## Task to complete
Pictures stay out; everything else in the listing below is to be restated word for word.
***** Extracted information
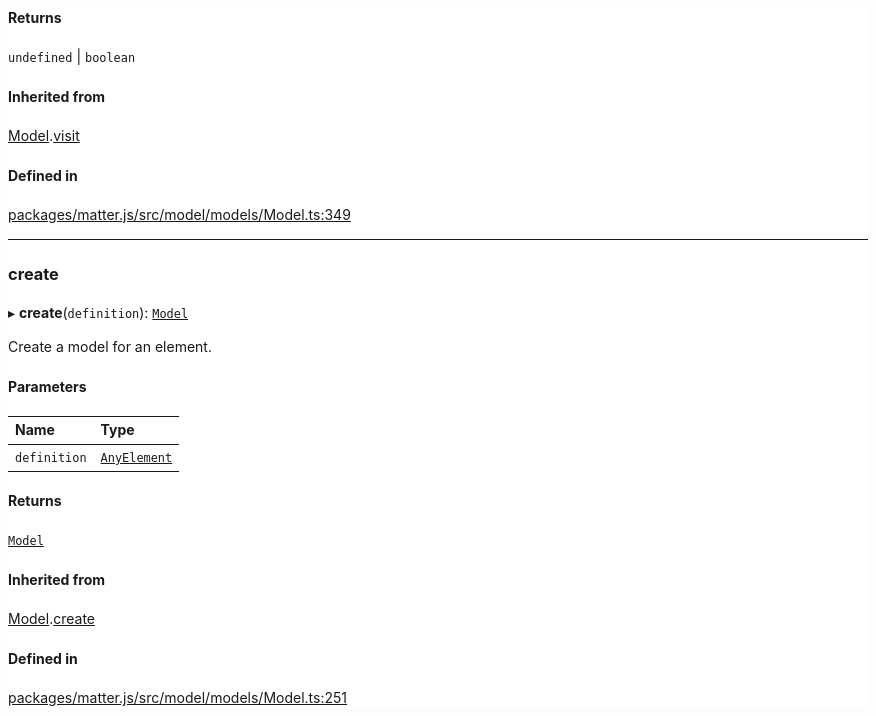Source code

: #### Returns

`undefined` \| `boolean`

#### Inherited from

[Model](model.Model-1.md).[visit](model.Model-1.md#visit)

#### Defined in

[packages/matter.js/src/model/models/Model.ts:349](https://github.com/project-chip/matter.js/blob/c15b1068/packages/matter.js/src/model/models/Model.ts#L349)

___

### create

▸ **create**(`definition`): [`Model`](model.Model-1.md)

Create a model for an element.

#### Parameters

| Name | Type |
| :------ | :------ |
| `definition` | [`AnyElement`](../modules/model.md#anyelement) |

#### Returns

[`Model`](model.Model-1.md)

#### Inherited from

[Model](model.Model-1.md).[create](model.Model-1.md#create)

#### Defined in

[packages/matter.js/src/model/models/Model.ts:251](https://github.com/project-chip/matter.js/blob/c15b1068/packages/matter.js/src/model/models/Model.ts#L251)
**********
## Problem solution
Source code

: #### Returns

`undefined` \| `boolean`

#### Inherited from

[Model](model.Model-1.md).[visit](model.Model-1.md#visit)

#### Defined in

[packages/matter.js/src/model/models/Model.ts:349](https://github.com/project-chip/matter.js/blob/c15b1068/packages/matter.js/src/model/models/Model.ts#L349)

___

### create

▸ **create**(`definition`): [`Model`](model.Model-1.md)

Create a model for an element.

#### Parameters

| Name | Type |
| :------ | :------ |
| `definition` | [`AnyElement`](../modules/model.md#anyelement) |

#### Returns

[`Model`](model.Model-1.md)

#### Inherited from

[Model](model.Model-1.md).[create](model.Model-1.md#create)

#### Defined in

[packages/matter.js/src/model/models/Model.ts:251](https://github.com/project-chip/matter.js/blob/c15b1068/packages/matter.js/src/model/models/Model.ts#L251)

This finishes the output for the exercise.